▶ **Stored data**

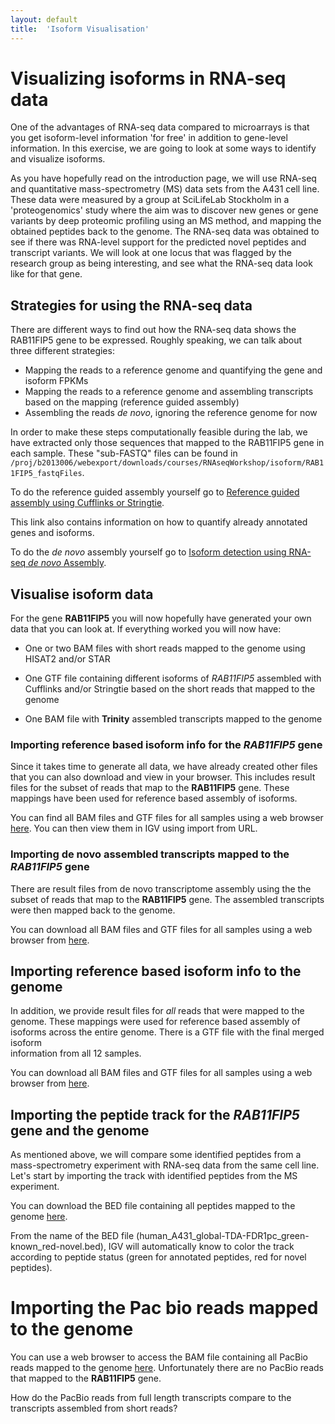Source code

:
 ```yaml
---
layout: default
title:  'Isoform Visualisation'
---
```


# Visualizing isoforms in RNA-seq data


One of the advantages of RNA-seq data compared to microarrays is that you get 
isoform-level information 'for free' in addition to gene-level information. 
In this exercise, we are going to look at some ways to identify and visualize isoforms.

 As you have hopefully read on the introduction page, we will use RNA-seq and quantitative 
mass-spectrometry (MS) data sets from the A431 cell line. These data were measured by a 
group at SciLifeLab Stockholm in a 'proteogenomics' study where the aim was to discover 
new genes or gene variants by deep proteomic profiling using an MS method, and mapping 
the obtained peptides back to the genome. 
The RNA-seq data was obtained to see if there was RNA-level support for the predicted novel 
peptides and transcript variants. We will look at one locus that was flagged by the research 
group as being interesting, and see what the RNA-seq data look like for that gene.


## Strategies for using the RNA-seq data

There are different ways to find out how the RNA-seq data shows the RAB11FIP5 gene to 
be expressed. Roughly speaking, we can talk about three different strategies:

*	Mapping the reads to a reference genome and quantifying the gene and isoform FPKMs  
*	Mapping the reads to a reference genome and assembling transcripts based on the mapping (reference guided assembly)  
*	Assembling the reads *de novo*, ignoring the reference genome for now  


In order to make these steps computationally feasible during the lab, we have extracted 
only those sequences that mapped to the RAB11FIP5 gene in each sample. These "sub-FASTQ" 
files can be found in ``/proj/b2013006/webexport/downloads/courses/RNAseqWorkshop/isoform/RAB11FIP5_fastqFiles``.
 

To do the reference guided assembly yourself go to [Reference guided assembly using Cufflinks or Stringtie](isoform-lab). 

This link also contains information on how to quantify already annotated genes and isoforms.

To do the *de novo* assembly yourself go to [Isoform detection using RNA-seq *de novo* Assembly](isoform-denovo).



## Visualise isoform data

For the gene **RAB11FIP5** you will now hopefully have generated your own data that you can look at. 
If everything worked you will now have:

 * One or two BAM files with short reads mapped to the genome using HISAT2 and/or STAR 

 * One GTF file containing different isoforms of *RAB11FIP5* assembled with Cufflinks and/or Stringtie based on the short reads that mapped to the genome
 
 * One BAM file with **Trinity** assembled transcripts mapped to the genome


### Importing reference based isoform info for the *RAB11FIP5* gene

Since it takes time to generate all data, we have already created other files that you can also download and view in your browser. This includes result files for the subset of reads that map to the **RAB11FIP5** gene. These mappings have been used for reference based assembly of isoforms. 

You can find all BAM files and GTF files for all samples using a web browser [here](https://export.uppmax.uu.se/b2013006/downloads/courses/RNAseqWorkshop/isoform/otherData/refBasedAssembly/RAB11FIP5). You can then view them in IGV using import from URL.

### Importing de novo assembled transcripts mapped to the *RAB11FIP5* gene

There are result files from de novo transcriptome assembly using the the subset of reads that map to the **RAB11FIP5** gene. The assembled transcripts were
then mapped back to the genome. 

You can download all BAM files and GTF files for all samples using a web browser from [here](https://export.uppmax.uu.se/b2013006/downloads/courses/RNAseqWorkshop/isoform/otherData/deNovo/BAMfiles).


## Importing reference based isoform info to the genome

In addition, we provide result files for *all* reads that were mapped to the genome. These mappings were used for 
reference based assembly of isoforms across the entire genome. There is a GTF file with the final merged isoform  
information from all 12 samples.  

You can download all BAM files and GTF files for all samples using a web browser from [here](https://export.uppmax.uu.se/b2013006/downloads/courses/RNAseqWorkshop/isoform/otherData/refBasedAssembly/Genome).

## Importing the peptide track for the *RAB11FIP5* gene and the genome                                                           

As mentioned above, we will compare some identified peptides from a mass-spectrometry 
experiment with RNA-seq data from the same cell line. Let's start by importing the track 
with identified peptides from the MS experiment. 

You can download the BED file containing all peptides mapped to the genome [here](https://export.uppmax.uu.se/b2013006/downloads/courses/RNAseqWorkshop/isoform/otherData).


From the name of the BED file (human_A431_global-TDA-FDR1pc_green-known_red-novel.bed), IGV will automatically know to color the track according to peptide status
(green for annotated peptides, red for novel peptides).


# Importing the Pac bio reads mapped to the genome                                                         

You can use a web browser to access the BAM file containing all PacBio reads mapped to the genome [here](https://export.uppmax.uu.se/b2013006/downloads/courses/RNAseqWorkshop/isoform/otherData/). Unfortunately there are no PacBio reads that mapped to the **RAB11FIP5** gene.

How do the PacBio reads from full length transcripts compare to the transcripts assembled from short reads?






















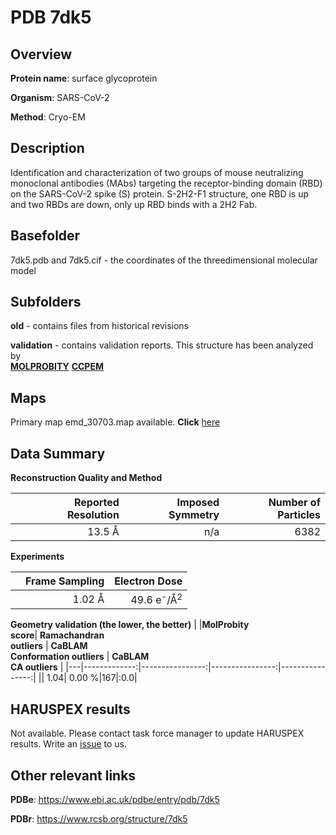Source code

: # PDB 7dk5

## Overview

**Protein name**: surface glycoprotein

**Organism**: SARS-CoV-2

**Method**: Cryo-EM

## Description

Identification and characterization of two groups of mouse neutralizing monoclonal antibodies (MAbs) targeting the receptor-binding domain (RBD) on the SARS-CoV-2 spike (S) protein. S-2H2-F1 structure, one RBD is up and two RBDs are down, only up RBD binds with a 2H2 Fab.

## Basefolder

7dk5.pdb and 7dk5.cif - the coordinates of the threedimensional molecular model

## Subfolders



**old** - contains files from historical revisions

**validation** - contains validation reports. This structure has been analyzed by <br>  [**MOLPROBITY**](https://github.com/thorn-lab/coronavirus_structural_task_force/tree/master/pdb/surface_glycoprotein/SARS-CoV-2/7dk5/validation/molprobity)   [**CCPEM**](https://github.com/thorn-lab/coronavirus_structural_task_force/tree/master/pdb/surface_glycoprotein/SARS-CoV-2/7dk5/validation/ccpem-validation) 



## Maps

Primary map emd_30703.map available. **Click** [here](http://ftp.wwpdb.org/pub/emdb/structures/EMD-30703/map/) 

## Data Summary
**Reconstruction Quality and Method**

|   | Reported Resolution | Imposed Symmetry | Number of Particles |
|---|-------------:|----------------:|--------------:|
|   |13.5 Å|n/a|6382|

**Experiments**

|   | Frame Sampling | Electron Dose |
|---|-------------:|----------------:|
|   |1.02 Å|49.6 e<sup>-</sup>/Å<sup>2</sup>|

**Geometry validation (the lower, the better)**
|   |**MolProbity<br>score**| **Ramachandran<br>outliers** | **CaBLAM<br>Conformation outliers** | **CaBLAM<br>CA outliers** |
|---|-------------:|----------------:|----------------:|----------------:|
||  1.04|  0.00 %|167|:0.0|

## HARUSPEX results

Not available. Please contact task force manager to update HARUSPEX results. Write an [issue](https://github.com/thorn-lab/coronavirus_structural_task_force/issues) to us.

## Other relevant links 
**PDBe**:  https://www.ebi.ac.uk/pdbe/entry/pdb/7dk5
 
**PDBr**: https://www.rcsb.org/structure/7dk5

▶ **Problem to solve**
In the data above, start at the line that has "If everything worked", stop after the line that has "### Importing reference", and print every line in between exactly as it stands.

▶ **Task solution**
If everything worked you will now have:

 * One or two BAM files with short reads mapped to the genome using HISAT2 and/or STAR 

 * One GTF file containing different isoforms of *RAB11FIP5* assembled with Cufflinks and/or Stringtie based on the short reads that mapped to the genome
 
 * One BAM file with **Trinity** assembled transcripts mapped to the genome


### Importing reference based isoform info for the *RAB11FIP5* gene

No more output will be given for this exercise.